The European Central Bank will have to continue raising interest rates if its latest macroeconomic outlook remains intact following the recent bout of financial-sector stress, according to Governing Council member Pablo Hernandez de Cos.
(Bloomberg) — The European Central Bank will have to continue raising interest rates if its latest macroeconomic outlook remains intact following the recent bout of financial-sector stress, according to Governing Council member Pablo Hernandez de Cos.
“If the baseline scenario in March projections is confirmed, we will still have ground to cover to make sure inflation is stamped out,” he told Bloomberg’s New Economy Gateway Europe conference outside Dublin.

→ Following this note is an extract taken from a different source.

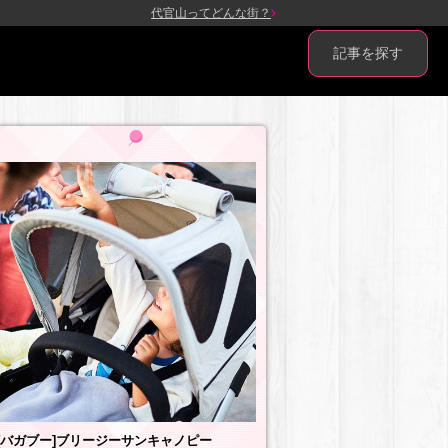
代官山ってどんな街？
記事を探す
[バガブー]ブリージーサンキャノピー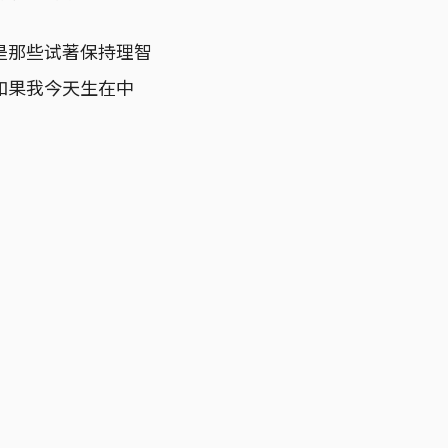
是那些试著保持理智
如果我今天生在中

De Cos, who also heads Spain’s central bank, said the size of the next move will hinge on incoming data and the implications for inflation. “How many hikes and the magnitude of these hike will depend on this assessment,” he said Wednesday.
The ECB is widely expected to raise rates again on May 4, though the pace of tightening remains in doubt as other global central banks approach the end of their hiking cycles.
A key question is over underlying inflation — a price gauge that excludes volatile items like food and energy. The measure has remained stubbornly high even after officials lifted borrowing costs by 350 basis points since last July. Data for April are due two days before the ECB next sets rates.
De Cos said the ECB’s monetary policy will depend on “how the numerous and different sources of risk, related to financial market developments in the past weeks, materialize.”
While discord among rate-setters has grown of late, he still sees decisions being backed by strong majorities.
“In very difficult moments we always reach a very broad consensus,” de Cos said. “My expectation is for this to last in following quarters.”